Enfin, il existe des monopoles légaux, créés par la loi, comme celui de la Française des Jeux qui a existé jusqu’en 2019. Depuis l’ouverture à la concurrence, la FDJ n’est plus en monopole strict, mais reste un acteur dominant du secteur.
À retenir
En monopole, l’entreprise fixe le prix et réduit la quantité produite. Cela entraîne un prix trop élevé, une perte sèche et donc une inefficacité allocative.
Les barrières à l’entrée : structurelles et stratégiques
Le pouvoir de marché peut aussi venir des barrières à l’entrée, c’est-à-dire des obstacles empêchant l’arrivée de nouveaux concurrents.
Les barrières structurelles sont liées aux caractéristiques du marché. Elles peuvent être légales (brevets accordant un monopole temporaire, monopoles institutionnels comme la FDJ avant 2019), technologiques (difficulté à imiter une innovation complexe), financières (coûts d’investissement énormes dans l’aéronautique, l’énergie) ou encore liées aux rendements d’échelle (monopole naturel).
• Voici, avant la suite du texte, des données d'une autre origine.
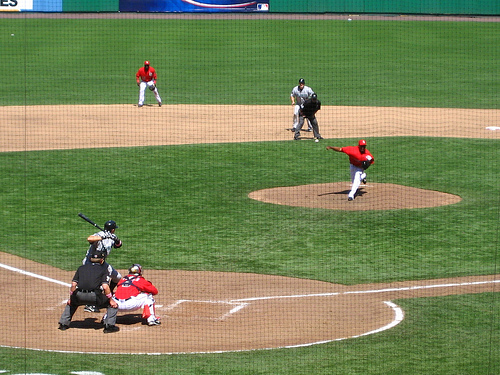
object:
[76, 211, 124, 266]
batter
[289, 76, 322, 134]
runner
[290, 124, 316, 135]
plate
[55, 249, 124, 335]
umpire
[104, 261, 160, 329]
catcher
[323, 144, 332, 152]
hand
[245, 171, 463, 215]
mound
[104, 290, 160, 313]
plate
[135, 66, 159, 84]
catcher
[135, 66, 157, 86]
red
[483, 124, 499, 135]
base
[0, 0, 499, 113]
outfield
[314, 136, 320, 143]
baseball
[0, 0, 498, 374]
air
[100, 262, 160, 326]
position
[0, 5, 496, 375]
field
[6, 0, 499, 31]
fence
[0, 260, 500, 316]
line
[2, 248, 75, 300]
part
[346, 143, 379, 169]
top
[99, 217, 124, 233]
helmet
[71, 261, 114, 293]
top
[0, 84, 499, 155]
part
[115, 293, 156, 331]
trouser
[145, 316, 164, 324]
shoe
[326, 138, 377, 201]
man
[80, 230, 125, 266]
uniform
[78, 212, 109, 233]
bat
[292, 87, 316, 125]
uniform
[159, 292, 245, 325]
marking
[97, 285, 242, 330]
base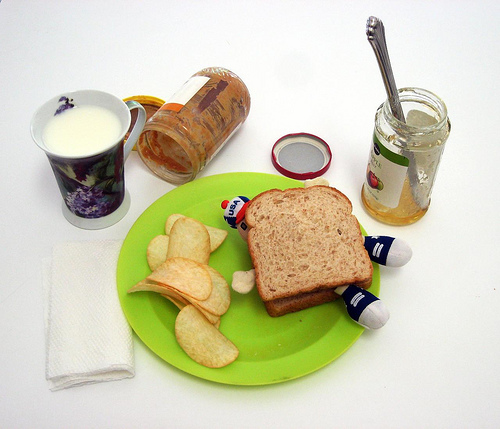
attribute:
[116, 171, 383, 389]
plate — green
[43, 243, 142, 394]
napkin — white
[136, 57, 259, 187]
jar — empty, labeled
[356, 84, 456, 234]
jar — empty, labeled, glass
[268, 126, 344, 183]
lid — red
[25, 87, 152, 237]
mug — filled, tall, purple, full, floral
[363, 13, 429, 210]
knife — silver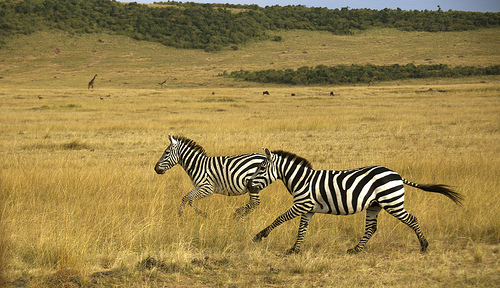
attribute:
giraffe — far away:
[86, 70, 98, 92]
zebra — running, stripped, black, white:
[247, 148, 464, 262]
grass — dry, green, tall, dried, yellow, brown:
[0, 86, 495, 286]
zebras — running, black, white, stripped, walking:
[155, 135, 462, 255]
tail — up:
[403, 176, 463, 207]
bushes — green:
[1, 3, 500, 57]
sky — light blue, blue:
[209, 1, 498, 26]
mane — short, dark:
[270, 148, 313, 168]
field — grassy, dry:
[7, 32, 498, 283]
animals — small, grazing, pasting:
[263, 90, 338, 106]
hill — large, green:
[1, 1, 500, 47]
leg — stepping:
[247, 202, 308, 244]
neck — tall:
[93, 78, 97, 81]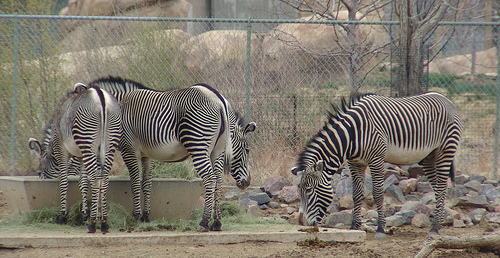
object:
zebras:
[28, 75, 258, 234]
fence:
[0, 15, 500, 187]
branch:
[416, 237, 500, 255]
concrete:
[0, 224, 366, 255]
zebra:
[290, 91, 463, 236]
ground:
[0, 234, 500, 258]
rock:
[183, 30, 264, 103]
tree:
[290, 0, 449, 97]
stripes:
[136, 100, 171, 142]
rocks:
[0, 0, 500, 84]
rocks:
[218, 155, 500, 231]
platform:
[0, 222, 369, 244]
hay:
[0, 0, 499, 184]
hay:
[0, 198, 296, 238]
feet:
[196, 219, 223, 233]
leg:
[368, 145, 387, 243]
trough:
[0, 174, 204, 218]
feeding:
[24, 147, 125, 205]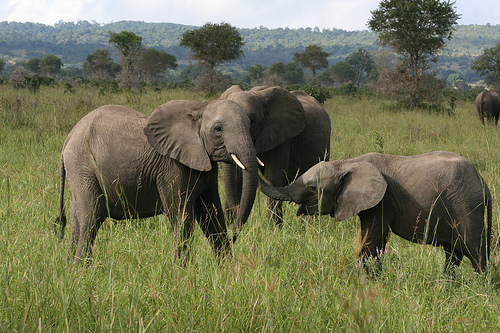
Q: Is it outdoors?
A: Yes, it is outdoors.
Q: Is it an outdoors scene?
A: Yes, it is outdoors.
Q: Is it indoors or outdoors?
A: It is outdoors.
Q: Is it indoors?
A: No, it is outdoors.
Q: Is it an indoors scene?
A: No, it is outdoors.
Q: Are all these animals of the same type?
A: Yes, all the animals are elephants.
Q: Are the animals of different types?
A: No, all the animals are elephants.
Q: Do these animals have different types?
A: No, all the animals are elephants.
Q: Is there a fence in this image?
A: No, there are no fences.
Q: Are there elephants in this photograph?
A: Yes, there is an elephant.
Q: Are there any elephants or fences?
A: Yes, there is an elephant.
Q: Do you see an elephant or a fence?
A: Yes, there is an elephant.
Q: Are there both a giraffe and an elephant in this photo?
A: No, there is an elephant but no giraffes.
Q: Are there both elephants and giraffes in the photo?
A: No, there is an elephant but no giraffes.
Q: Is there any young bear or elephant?
A: Yes, there is a young elephant.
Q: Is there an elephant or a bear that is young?
A: Yes, the elephant is young.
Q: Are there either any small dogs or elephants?
A: Yes, there is a small elephant.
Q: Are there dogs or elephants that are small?
A: Yes, the elephant is small.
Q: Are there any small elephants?
A: Yes, there is a small elephant.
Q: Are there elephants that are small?
A: Yes, there is an elephant that is small.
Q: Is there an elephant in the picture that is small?
A: Yes, there is an elephant that is small.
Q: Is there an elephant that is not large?
A: Yes, there is a small elephant.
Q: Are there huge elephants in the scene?
A: Yes, there is a huge elephant.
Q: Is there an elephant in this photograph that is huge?
A: Yes, there is an elephant that is huge.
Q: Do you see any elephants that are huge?
A: Yes, there is an elephant that is huge.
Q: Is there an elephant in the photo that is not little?
A: Yes, there is a huge elephant.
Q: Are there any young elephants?
A: Yes, there is a young elephant.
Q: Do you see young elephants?
A: Yes, there is a young elephant.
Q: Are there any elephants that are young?
A: Yes, there is an elephant that is young.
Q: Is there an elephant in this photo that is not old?
A: Yes, there is an young elephant.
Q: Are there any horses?
A: No, there are no horses.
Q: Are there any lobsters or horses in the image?
A: No, there are no horses or lobsters.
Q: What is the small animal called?
A: The animal is an elephant.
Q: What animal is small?
A: The animal is an elephant.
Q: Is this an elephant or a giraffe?
A: This is an elephant.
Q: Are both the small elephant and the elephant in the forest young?
A: Yes, both the elephant and the elephant are young.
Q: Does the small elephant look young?
A: Yes, the elephant is young.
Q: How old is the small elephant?
A: The elephant is young.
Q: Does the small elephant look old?
A: No, the elephant is young.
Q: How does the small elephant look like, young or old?
A: The elephant is young.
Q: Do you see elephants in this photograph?
A: Yes, there is an elephant.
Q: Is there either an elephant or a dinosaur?
A: Yes, there is an elephant.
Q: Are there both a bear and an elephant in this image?
A: No, there is an elephant but no bears.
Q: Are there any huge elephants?
A: Yes, there is a huge elephant.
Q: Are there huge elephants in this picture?
A: Yes, there is a huge elephant.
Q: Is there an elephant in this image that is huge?
A: Yes, there is an elephant that is huge.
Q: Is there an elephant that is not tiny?
A: Yes, there is a huge elephant.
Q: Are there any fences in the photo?
A: No, there are no fences.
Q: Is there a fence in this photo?
A: No, there are no fences.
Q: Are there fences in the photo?
A: No, there are no fences.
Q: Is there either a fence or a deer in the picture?
A: No, there are no fences or deer.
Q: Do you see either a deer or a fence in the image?
A: No, there are no fences or deer.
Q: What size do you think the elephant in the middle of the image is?
A: The elephant is huge.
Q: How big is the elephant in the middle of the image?
A: The elephant is huge.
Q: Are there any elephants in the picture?
A: Yes, there is an elephant.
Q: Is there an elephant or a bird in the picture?
A: Yes, there is an elephant.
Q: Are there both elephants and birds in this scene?
A: No, there is an elephant but no birds.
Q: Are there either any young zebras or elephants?
A: Yes, there is a young elephant.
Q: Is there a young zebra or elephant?
A: Yes, there is a young elephant.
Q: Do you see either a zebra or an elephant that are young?
A: Yes, the elephant is young.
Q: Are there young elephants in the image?
A: Yes, there is a young elephant.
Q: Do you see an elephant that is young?
A: Yes, there is an elephant that is young.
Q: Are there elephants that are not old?
A: Yes, there is an young elephant.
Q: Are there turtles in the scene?
A: No, there are no turtles.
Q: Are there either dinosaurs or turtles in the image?
A: No, there are no turtles or dinosaurs.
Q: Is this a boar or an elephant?
A: This is an elephant.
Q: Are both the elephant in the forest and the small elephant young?
A: Yes, both the elephant and the elephant are young.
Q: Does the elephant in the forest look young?
A: Yes, the elephant is young.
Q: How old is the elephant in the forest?
A: The elephant is young.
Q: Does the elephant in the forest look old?
A: No, the elephant is young.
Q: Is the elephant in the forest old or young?
A: The elephant is young.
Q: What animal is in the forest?
A: The elephant is in the forest.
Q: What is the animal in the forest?
A: The animal is an elephant.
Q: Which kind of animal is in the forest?
A: The animal is an elephant.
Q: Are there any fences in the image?
A: No, there are no fences.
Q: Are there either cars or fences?
A: No, there are no fences or cars.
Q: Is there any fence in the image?
A: No, there are no fences.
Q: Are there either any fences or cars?
A: No, there are no fences or cars.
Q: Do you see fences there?
A: No, there are no fences.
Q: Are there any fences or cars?
A: No, there are no fences or cars.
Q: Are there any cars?
A: No, there are no cars.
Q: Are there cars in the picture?
A: No, there are no cars.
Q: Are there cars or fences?
A: No, there are no cars or fences.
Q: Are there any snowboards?
A: No, there are no snowboards.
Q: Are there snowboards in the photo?
A: No, there are no snowboards.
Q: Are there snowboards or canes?
A: No, there are no snowboards or canes.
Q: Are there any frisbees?
A: No, there are no frisbees.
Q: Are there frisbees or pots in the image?
A: No, there are no frisbees or pots.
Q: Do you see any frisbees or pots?
A: No, there are no frisbees or pots.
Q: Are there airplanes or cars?
A: No, there are no cars or airplanes.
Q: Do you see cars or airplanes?
A: No, there are no cars or airplanes.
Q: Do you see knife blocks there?
A: No, there are no knife blocks.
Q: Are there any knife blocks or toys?
A: No, there are no knife blocks or toys.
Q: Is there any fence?
A: No, there are no fences.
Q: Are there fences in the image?
A: No, there are no fences.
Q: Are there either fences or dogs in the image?
A: No, there are no fences or dogs.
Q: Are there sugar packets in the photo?
A: No, there are no sugar packets.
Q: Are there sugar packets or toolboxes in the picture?
A: No, there are no sugar packets or toolboxes.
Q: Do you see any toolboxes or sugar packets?
A: No, there are no sugar packets or toolboxes.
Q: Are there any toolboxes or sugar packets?
A: No, there are no sugar packets or toolboxes.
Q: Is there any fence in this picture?
A: No, there are no fences.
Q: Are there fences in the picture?
A: No, there are no fences.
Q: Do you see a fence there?
A: No, there are no fences.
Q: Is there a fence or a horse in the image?
A: No, there are no fences or horses.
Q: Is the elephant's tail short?
A: No, the tail is long.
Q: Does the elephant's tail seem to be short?
A: No, the tail is long.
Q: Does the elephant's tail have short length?
A: No, the tail is long.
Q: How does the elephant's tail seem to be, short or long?
A: The tail is long.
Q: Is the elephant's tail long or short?
A: The tail is long.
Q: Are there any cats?
A: No, there are no cats.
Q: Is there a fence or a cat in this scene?
A: No, there are no cats or fences.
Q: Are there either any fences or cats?
A: No, there are no cats or fences.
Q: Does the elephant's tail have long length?
A: Yes, the tail is long.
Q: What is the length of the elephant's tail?
A: The tail is long.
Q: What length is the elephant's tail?
A: The tail is long.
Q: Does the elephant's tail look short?
A: No, the tail is long.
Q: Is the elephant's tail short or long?
A: The tail is long.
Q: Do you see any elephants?
A: Yes, there is an elephant.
Les barrières stratégiques sont créées volontairement par les firmes déjà en place. Une entreprise dominante peut par exemple pratiquer des prix prédateurs pour dissuader les nouveaux entrants, ou verrouiller le marché avec des contrats d’exclusivité. Google a ainsi été accusé par la Commission européenne d’imposer son moteur de recherche sur Android pour limiter la concurrence.
À retenir
Les barrières à l’entrée peuvent être structurelles (liées au marché) ou stratégiques (créées par les firmes). Elles limitent la concurrence et renforcent le pouvoir de marché.
La politique de la concurrence : efficacité et protection
Pour éviter que le pouvoir de marché ne réduise trop la concurrence, l’État et l’Union européenne mènent une politique de la concurrence. C’est une politique publique de long terme (souvent appelée « politique structurelle ») qui vise à organiser durablement l’économie. Elle a deux objectifs complémentaires : favoriser l’efficacité économique (en stimulant la concurrence et l’innovation) et protéger le bien-être des consommateurs (prix plus bas, plus de choix).
Concrètement, cette politique agit de trois façons. Elle sanctionne les ententes illégales (comme le cartel des camions). Elle lutte contre les abus de position dominante, comme lorsque Google a été condamné pour avoir favorisé son comparateur de prix. Elle contrôle les fusions-acquisitions afin d’éviter que des rapprochements ne créent des entreprises trop puissantes capables d’éliminer la concurrence.
À retenir
La politique de la concurrence protège les consommateurs et favorise l’efficacité économique en surveillant ententes, abus de position dominante et fusions-acquisitions.
Conclusion
Le pouvoir de marché peut naître d’un petit nombre d’offreurs, d’ententes, de barrières à l’entrée ou d’un monopole. Ces situations donnent aux entreprises la possibilité d’influencer les prix, ce qui entraîne souvent une perte d’efficacité et une réduction des gains à l’échange. L’exemple du monopole naturel montre qu’un marché peut être efficace d’un point de vue productif mais inefficace d’un point de vue allocatif.
Pour préserver la concurrence, protéger les consommateurs et encourager l’innovation, les pouvoirs publics encadrent ces pratiques à travers la politique de la concurrence. C’est ainsi que l’économie cherche à concilier efficacité et justice dans le fonctionnement des marchés.